Thursday, January 01, 2009

To Vikings fans

You suck...

Not just as fans, but as human beings. To the women: you are exonerated. I've read the Bible, and I've pretty much concluded that there's no helping the type of woman who is attracted to a Minnesotan/Iowan. Seriously ladies, Esther is your ceiling.

To the men: My goodness...

At present, tickets are available at midfield. Not the 30 yard line. Not the 40 yard line. Midfield. For $160 (cheaper if you hit up Craigslist), you can watch an NFL playoff game, featuring your favorite team, at MIDFIELD.

Howzabout some perspective?

- I am a Detroit Pistons fan. Last season, I paid $125 for two corner-court seats to a regular season game against the Timberwolves. The game had no meaningful outcome on the remainder of the season. In fact, most of the Pistons starters sat out the entire game.

- When I was fresh out of college, I paid $150 to watch the St. Louis Rams play the Philadelphia Eagles. Further, I had to sit by myself. I bought the ticket solely out of respect for football (and was rewarded handsomely... that was a hell of a game).

- A regular season Packer game costs more than MIDFIELD TICKETS TO A VIKINGS PLAYOFF GAME... Do I need to repeat that sentence?

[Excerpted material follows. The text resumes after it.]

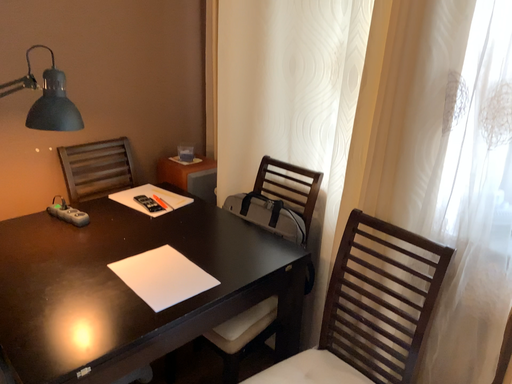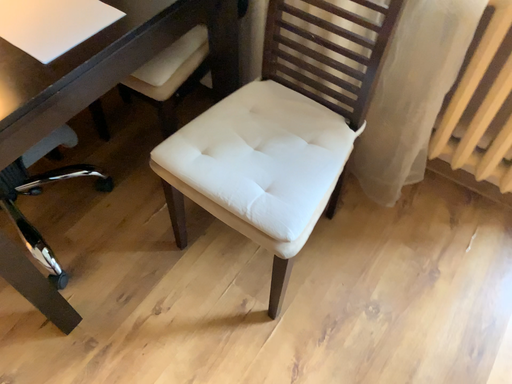
Question: How did the camera likely rotate when shooting the video?

Choices:
 (A) rotated right
 (B) rotated left

Answer: (A)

Look. I'm a Lions fan. Do you have any idea what it means to declare this fact in a public forum? I am subject to all manner of indignity, not least of which from Vikings "fans" who, apparently, cannot be bothered to go watch their team play.

My wife is a Packer fan, and therefore must accommodate the titters and taunts that accompany her choice of team. Fortunately, for her, she now has the perfect retort... Allow me to roleplay this:

Co-worker A: Hey, are you watching your Packers this weekend? Oh, I guess not, what with their season being over.

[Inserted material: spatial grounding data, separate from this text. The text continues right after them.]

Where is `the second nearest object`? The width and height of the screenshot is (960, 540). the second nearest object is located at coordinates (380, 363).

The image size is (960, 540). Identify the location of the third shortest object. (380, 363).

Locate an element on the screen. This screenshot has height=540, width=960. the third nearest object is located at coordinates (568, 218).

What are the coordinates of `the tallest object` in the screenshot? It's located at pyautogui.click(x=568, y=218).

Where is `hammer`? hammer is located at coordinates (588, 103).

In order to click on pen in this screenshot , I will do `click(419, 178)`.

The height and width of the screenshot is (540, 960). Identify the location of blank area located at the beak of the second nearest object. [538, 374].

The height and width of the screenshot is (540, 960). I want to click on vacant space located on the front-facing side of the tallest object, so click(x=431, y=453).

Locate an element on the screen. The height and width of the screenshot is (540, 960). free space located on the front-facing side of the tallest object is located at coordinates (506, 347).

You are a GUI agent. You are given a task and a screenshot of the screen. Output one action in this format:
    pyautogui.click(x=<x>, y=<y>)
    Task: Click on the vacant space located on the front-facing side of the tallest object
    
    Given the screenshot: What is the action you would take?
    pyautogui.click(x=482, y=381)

Khris: I guess you won't be watching your Vikings either, what with the television blackout.

Co-Worker A: But, I... I like Vikings.

Khris: Oh, so I suppose you have tickets to the game, then.

Co-Worker A: But, the economy.

Khris: Did the economy stop you from dropping $1,500 on tickets to Wicked?

Co-Worker A: But, but, but...

Khris: Upper balcony, right?

Co-Worker A: But, sometimes, I just feel like bursting into song!!!!!

Khris: Of course you do. Did you still want to borrow my cucumber scrub, captain Brokeback?

Co-Worker A: Yes... I mean, no, I mean... RANDY MOOOOOOOOOOOOOOOOSSSSSSSSSSSSS!

Co-Worker B: Actually, Randy Moss doesn't play for Minnesota anymore.


You get the drift.

In conclusion, to the many Minnesotan Vikings fans who are also my friends, I suggest you skip your damn pilates class and go to the game. Seriously, what is wrong with you people?

2 Comments:

Blogger Adam Omelianchuk said...

Hey if you want to go, I'm game. I'm looking for someone to go with. (though I can't afford much)

7:32 AM  
Blogger Jerad said...

Blind economic fealty to a New Yorker who owns a sports team based in my city doesn't equate to a moral virtue. Sure, they're fun to watch, but I'm not going to feel like I'm letting anybody down by teaching Sunday school instead of catching a game. Yes, other fans are more loyal and rabid. That makes them better fans than me.

Nope, even if I let it sink in I just don't feel guilty.